BLOG

Maestri d'ascia Acitrezza

Al giorno d’oggi trovare lavori artigianali, diffusissimi prima dell’avvento della tecnologia, è quasi un utopia. Il consumismo ha fatto in modo di ridurre ai minimi termini la creazione di prodotti artigianali per la grande distribuzione e le grandi strutture urbanistiche e di trasporto. Nonostante tutto però in alcune zone d’Italia sono ancora presenti persone che coltivano i valori tradizionali , ereditando i lavori dei loro avi, è il caso di Acitrezza.
La piccola frazione di Acicastello, in provincia di Catania, resa famosa grazie a Giovanni Verga con il suo romanzo “I Malavoglia”, conserva un mestiere poco noto alle nuove generazioni, i “Maestri d’ascia”.
La famiglia Rodolico, maestri d’ascia dalla fine del 800, continua a produrre barche sia a vela che a remi. Il capostipite della famiglia fu Salvatore Rodolico che insieme al figlio Sebastiano iniziano a costruire barche su richiesta nella provincia di Catania e continua ancora oggi, dopo quattro generazioni, con il pronipote Giovanni.

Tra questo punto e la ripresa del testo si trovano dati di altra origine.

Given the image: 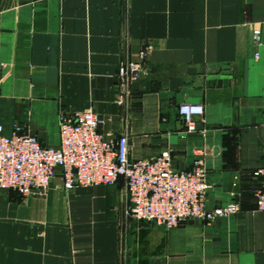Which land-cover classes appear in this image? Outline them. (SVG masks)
Here are the masks:
<instances>
[{"label":"crops","instance_id":"0c3cea01","mask_svg":"<svg viewBox=\"0 0 264 264\" xmlns=\"http://www.w3.org/2000/svg\"><path fill=\"white\" fill-rule=\"evenodd\" d=\"M147 45L119 103L118 66ZM184 102L204 107L193 131ZM88 109L130 158L168 150L188 170L204 150L205 206L237 210L166 229L127 214L122 177L67 191L56 175L44 196L0 189V264H264V0H0L4 132L19 123L56 147L59 112Z\"/></svg>","mask_w":264,"mask_h":264},{"label":"built area","instance_id":"2783aa9c","mask_svg":"<svg viewBox=\"0 0 264 264\" xmlns=\"http://www.w3.org/2000/svg\"><path fill=\"white\" fill-rule=\"evenodd\" d=\"M252 44L261 41V30L254 28ZM150 49L138 52V60H124L117 69L118 102L128 95L133 78L143 66ZM258 52H255V56ZM200 103L179 104L178 113L188 131L195 130L194 115H201ZM103 119L94 110L58 114L59 143L43 146L38 137L22 124L14 123L8 133L0 124V189L13 190L21 197L44 196L56 175L65 190L98 184L111 185L122 177L128 200L127 214L136 220L155 222L166 229L188 219L210 223L237 210L235 202L207 208L206 152L201 150L188 170H174L171 156L163 150L156 158L133 159L128 155L125 133L114 139L100 131ZM261 185L255 193L258 210L264 212V154L262 165L255 170Z\"/></svg>","mask_w":264,"mask_h":264}]
</instances>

Il cantiere, che all’inizio si trovava nella zona che oggi porta il nome di “via Rodolico”, si trova nei pressi del porticciolo di Acitrezza, di fronte alla meravigliosa vista dei faraglioni.
Lungo il corso degli anni ha avuto commissioni da tutta Italia costruendo da imponenti pescherecci alle piccole imbarcazioni tipiche “trezzote, il boom avvenne intorno agli anni 60/70, in cui erano presenti anche tanti manovali nella costruzione delle barche. Costruzione che nel corso degli anni subì una netta flessione, nonostante tutto però ancora oggi continua grazie al lavoro del pronipote Giovanni e del padre, superando qualsiasi ostacolo burocratico e tecnologico.

La tecnica per costruire le imbarcazioni è detta “mezzo garbo”, rimasta più o meno immutata nel corso della secolare storia familiare, viene tramandata oralmente da padre in figlio. Il mezzo garbo è riproduzione naturale in legno di mezza sezione maestra dello scafo, parte dalla quale si iniziava a costruire insieme alla chiglia e alle ruote di prua e poppa le ossatura dell’imbarcazione. Gli strumenti tipici erano la sega a mano, la pialla (detta “chianozzo”), e trapani a mano(detto “virrina”). Il fasciame di legno utilizzato per la costruzione delle imbarcazioni veniva attaccato con la chiodatura zincata, mentre le fessure vengono chiuse con la stoppa catramata e infine con una “lanata” (pennello di grandi dimensioni) si passa la pece per proteggere lo scafo (ai giorni nostri sostituita con stucchi e pittura). Le dimensioni delle barche erano varie, dai quasi 5 ai 10 metri.
Le barche in legno “trezzote” sono state inserite nel REI  (Registro Eredità Immateriali).